While Sofia and Harpo are on the outs, he makes time for a new flame he keeps calling Squeak, played by Academy Award Winner H.E.R. (for Best Original Song from Judas and the Black Messiah). For too-brief moments, Aunjanue Ellis-Taylor (last nominated for King Richard, now in theaters starring in Origin) is but the warm memory of Celie and Nettie’s mama.
Among the least detestable men is In Living Color‘s David Alan Grier (fresh off his appearance as Santa Claus opposite Eddie Murphy in Candy Cane Lane) as the town’s right reverend, preaching that gospel but letting his heart turn hard toward his daughter Shug because of (*gasp*) The Devil’s Music. For a time she consoles herself with a husband (and beard?) named Grady, played by Academy Award Winner Jon Batiste (for Best Original Score for Pixar’s Soul, now also nominated for Best Original Song from his own documentary American Symphony). Far worse men include Deon Cole (Black-ish, The Harder They Fall) as Alfonso, who watches out for Young Celie and Nettie after their mother’s death, but I wouldn’t call what he does “fathering”; and Academy Award Winner Louis Gossett Jr. (An Officer and a Gentleman) as Mister’s dad, Ol’ Mister, who confirms what runs in the family and/or gender.
The white people all suck, but loudest among them is the mayor’s lily-whitest wife, played by Elizabeth Marvel (House of Cards, Netflix’s Unbelievable).
And! There’s a special cameo by OG Celie herself, Academy Award Winner Whoopi Goldberg (don’t forget Ghost!), as a midwife for young Celie, helping birth this entire Kelvin-timeline divergence from the previous Purples.

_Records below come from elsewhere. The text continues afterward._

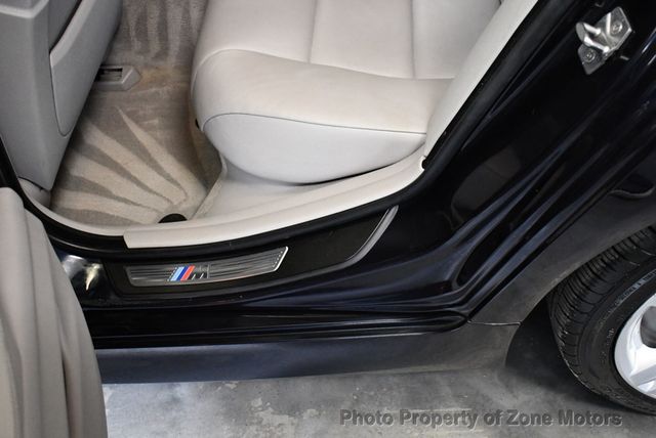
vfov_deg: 36.9
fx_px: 657
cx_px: 328
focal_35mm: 36
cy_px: 219
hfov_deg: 53.1
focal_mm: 18
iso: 2500
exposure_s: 1/125
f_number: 3.5
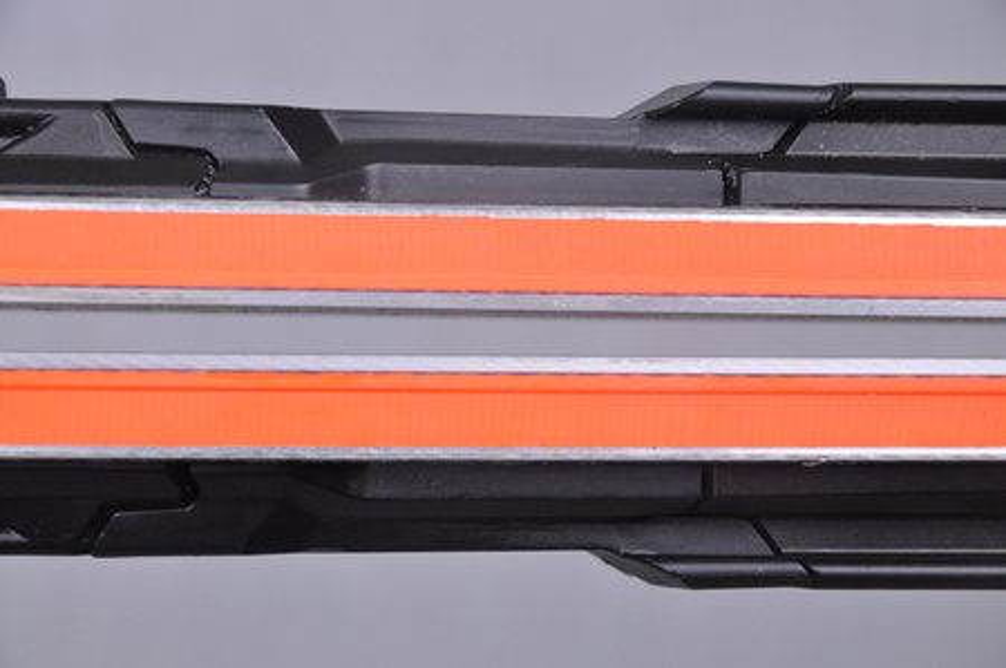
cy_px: 334
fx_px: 4396
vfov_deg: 8.7
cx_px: 503
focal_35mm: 158
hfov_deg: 13.1
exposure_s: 1/125
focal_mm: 105
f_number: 9.5
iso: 3200
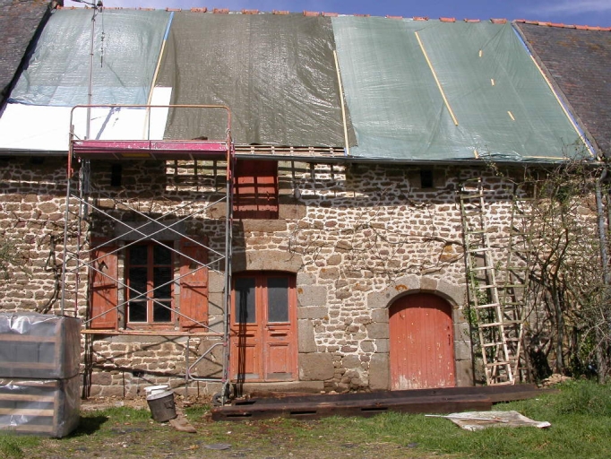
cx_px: 306
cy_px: 230
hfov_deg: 49.0
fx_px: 671
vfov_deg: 37.7
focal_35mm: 38
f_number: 7.5
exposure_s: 1/499
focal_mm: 7.85
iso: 100
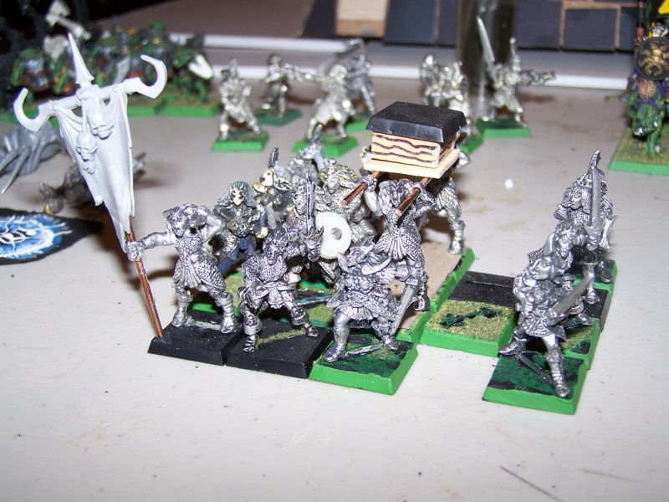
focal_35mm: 51
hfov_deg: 37.5
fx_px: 986
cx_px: 334
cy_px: 251
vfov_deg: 28.6
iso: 80
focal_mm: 8.5
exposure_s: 1/60
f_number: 3
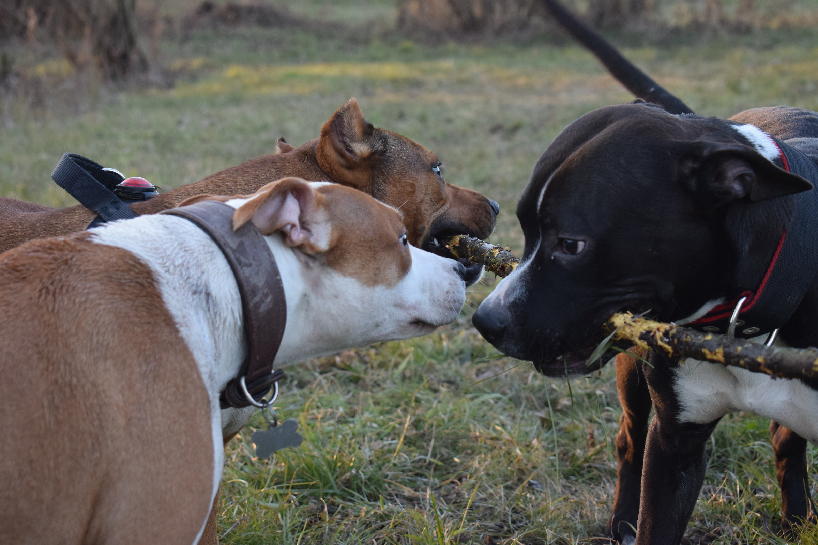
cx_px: 409
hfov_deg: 24.6
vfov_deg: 16.6
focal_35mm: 82
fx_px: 1874
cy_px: 272
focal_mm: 55
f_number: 5.6
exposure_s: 1/250
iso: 1400
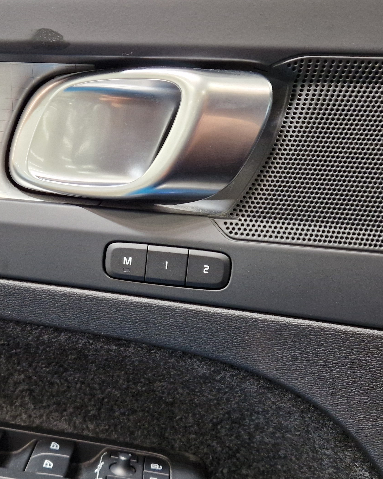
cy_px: 300
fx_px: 609
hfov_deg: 34.5
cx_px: 116
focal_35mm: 43
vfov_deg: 42.6
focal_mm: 5.4
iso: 500
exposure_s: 1/100
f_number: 1.8
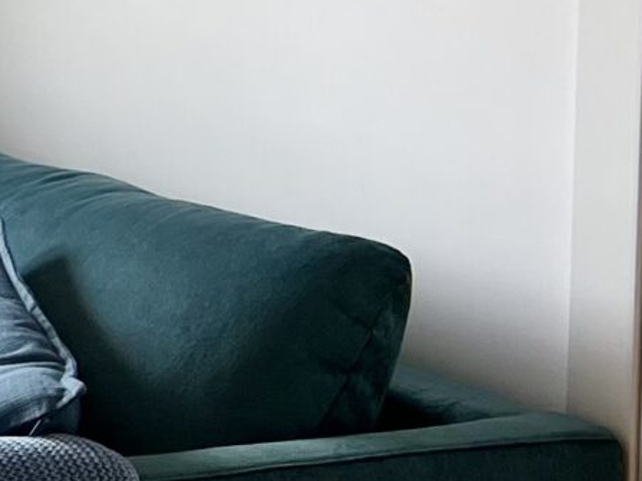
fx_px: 2763
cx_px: -1083
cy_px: 39
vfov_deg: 9.9
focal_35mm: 149
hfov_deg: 10.6
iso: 40
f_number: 1.5
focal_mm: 5.7
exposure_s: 1/100
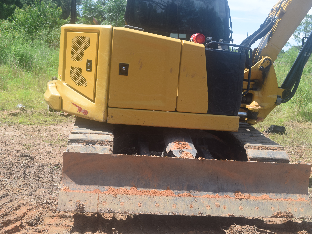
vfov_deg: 31.5
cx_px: 163
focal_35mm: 46
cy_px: 118
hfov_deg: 41.2
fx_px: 415
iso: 200
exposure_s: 1/320
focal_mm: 28
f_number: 9
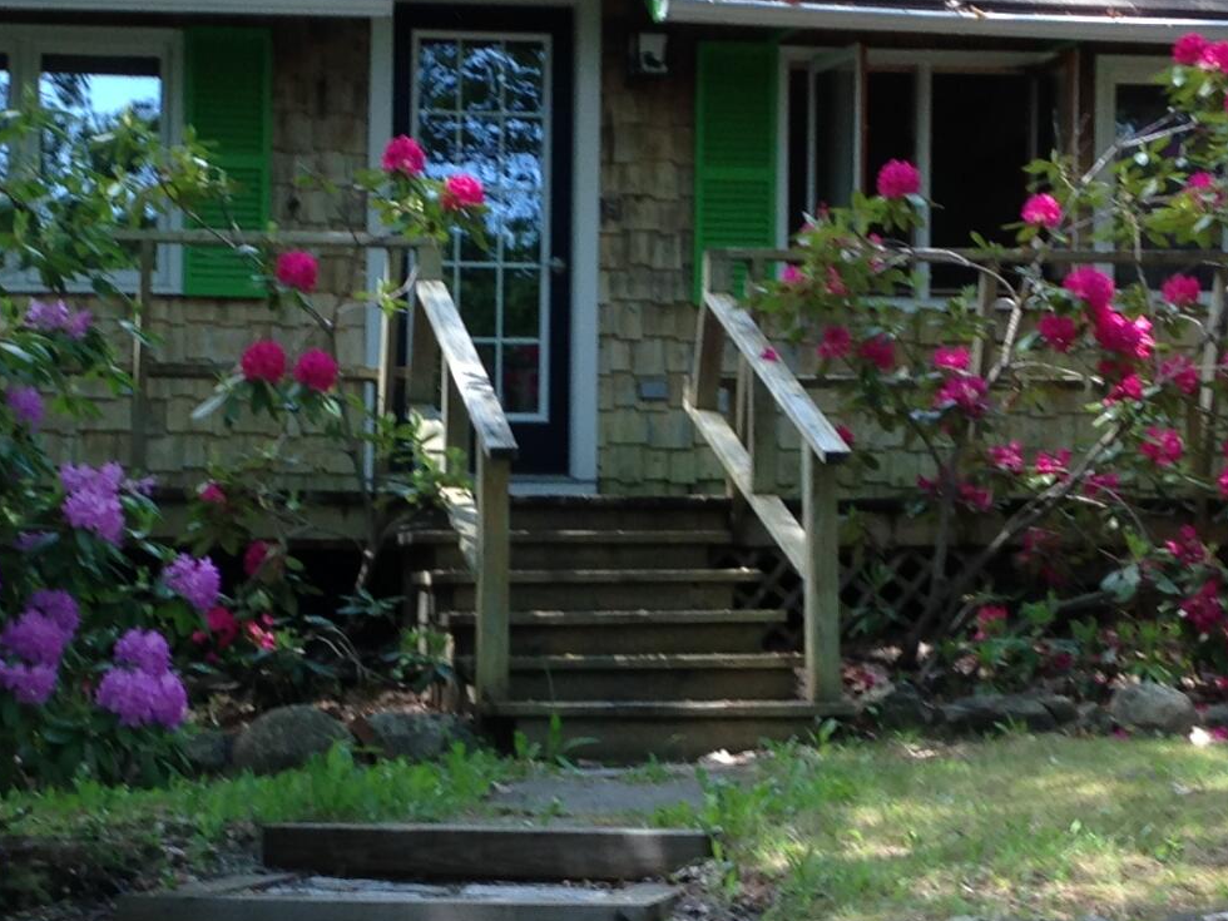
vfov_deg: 14.6
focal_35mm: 101
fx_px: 3583
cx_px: 368
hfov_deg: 19.4
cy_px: 480
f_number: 2.4
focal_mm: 4.12
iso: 50
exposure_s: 1/120
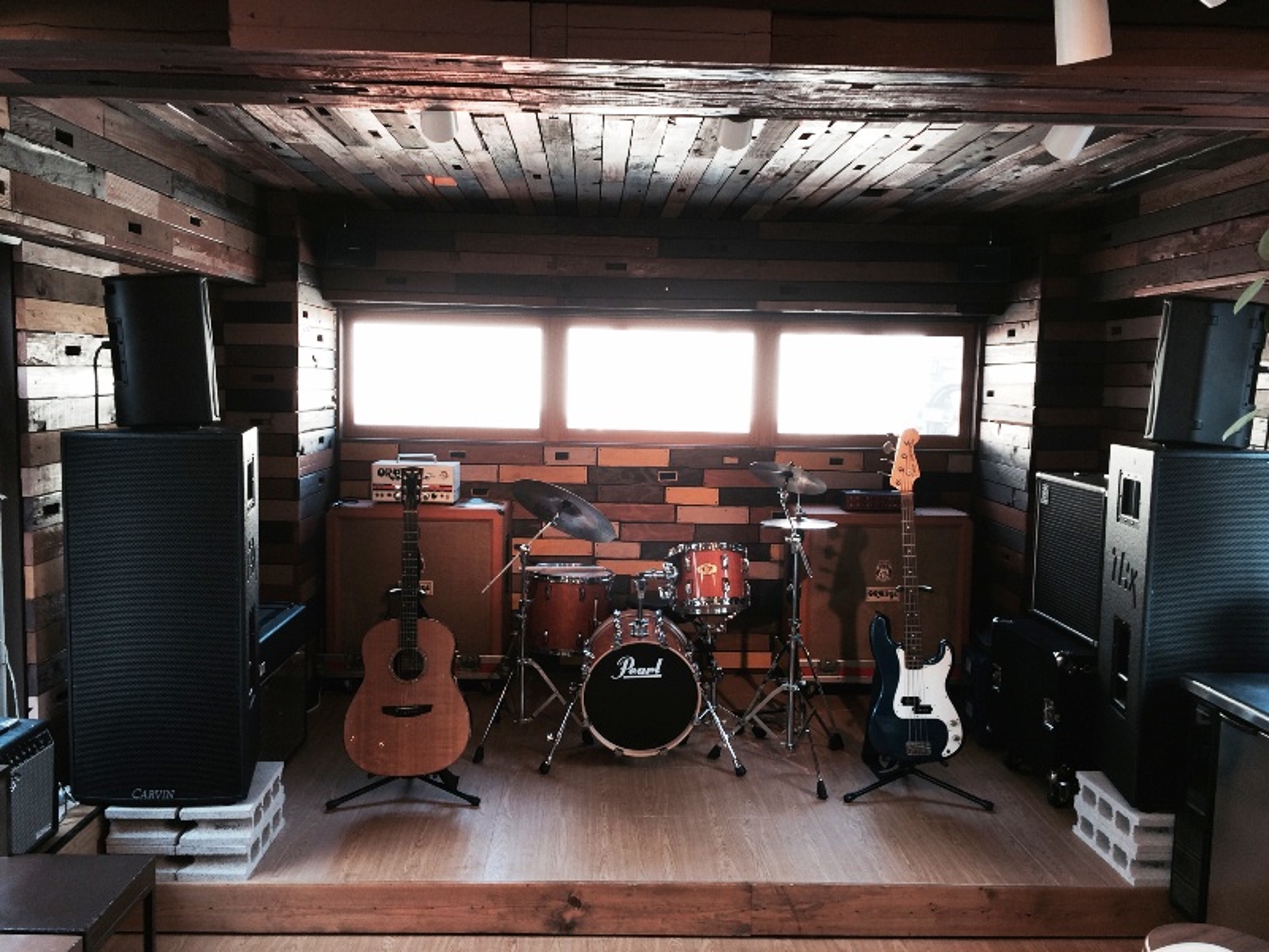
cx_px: 634
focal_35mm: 30
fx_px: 1100
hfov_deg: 60.0
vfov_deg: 46.8
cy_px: 476
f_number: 2.2
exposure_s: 1/40
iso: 40
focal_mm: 4.12
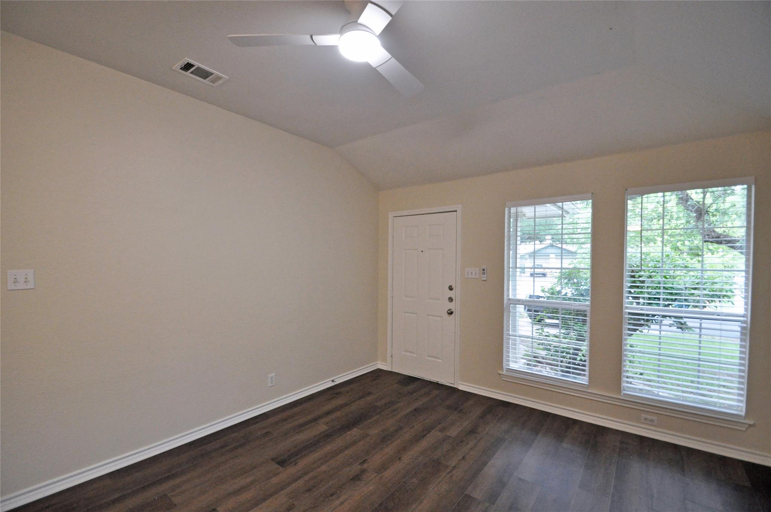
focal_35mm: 15
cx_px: 386
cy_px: 256
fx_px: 321
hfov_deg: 100.5
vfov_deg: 77.2
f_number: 4
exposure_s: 1/160
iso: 1250
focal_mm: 10
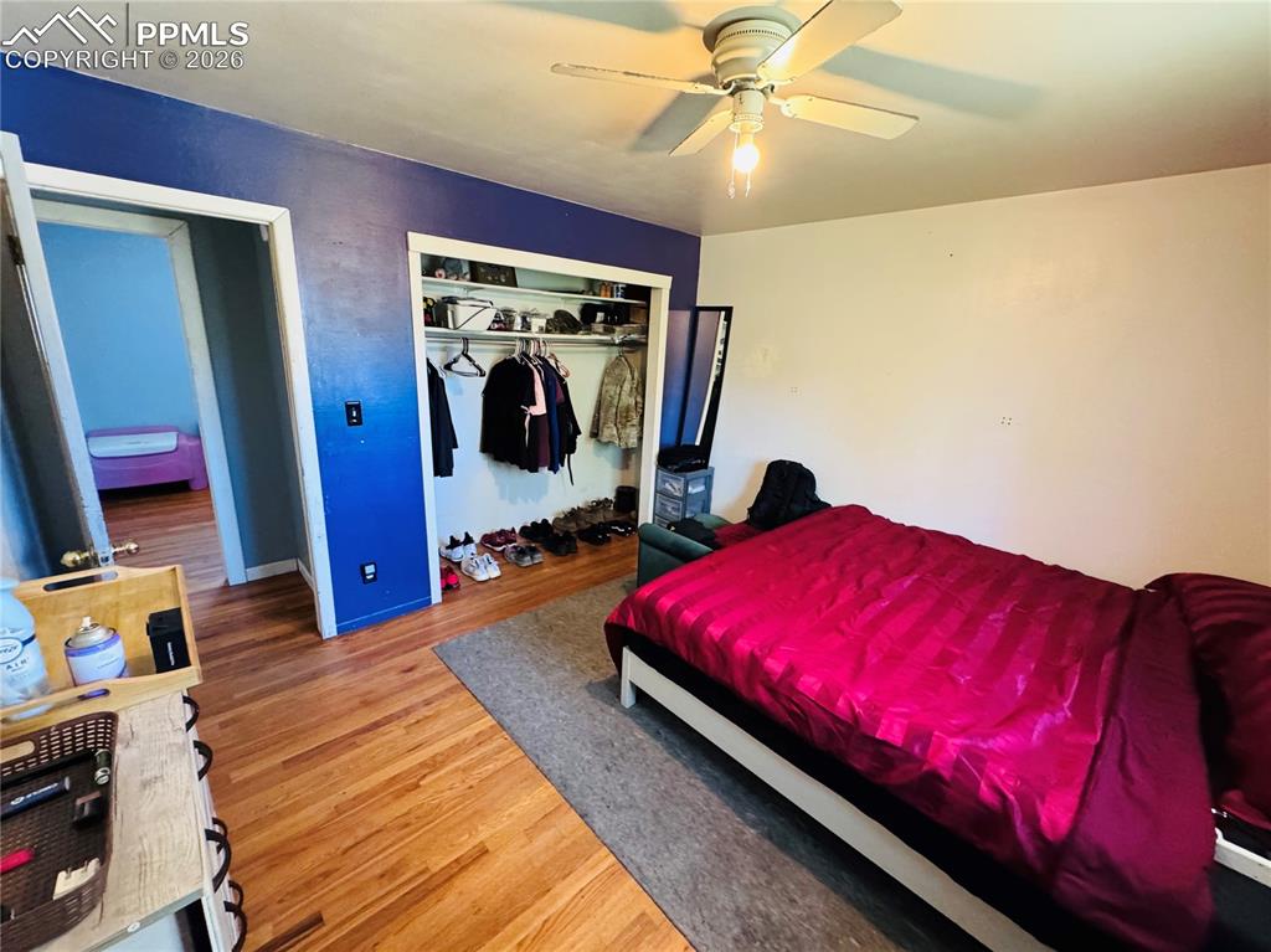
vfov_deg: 85.6
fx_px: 514
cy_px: 476
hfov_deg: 102.1
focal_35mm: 14
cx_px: 636
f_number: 2.2
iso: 800
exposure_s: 1/60
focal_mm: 2.22
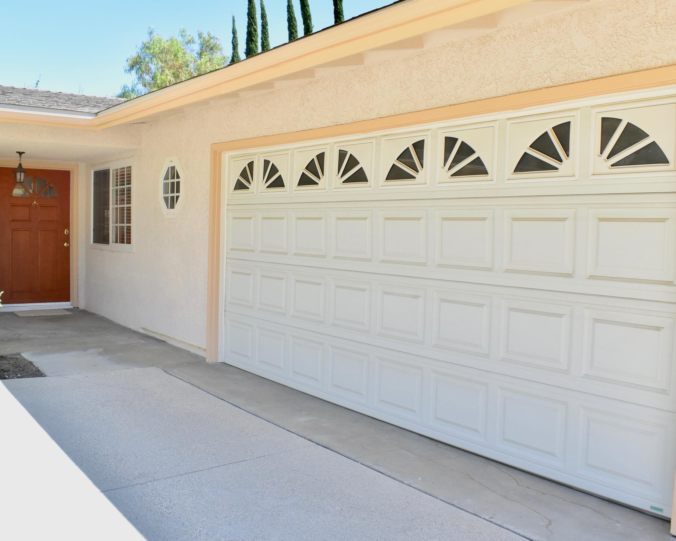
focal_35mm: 34
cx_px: 320
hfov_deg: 52.8
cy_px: 273
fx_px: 680
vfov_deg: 43.4
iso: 400
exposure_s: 1/250
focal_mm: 18
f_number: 8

How about those end credits? No, there’s no scene after The Color Purple end credits, but as one would expect in a Broadway adaptation, the music-credits section goes on and on. It doesn’t distinguish between the tracks from the original production and the new tunes added For Your Oscar Consideration. Whichever ones they were, they sadly didn’t make the category’s final cut.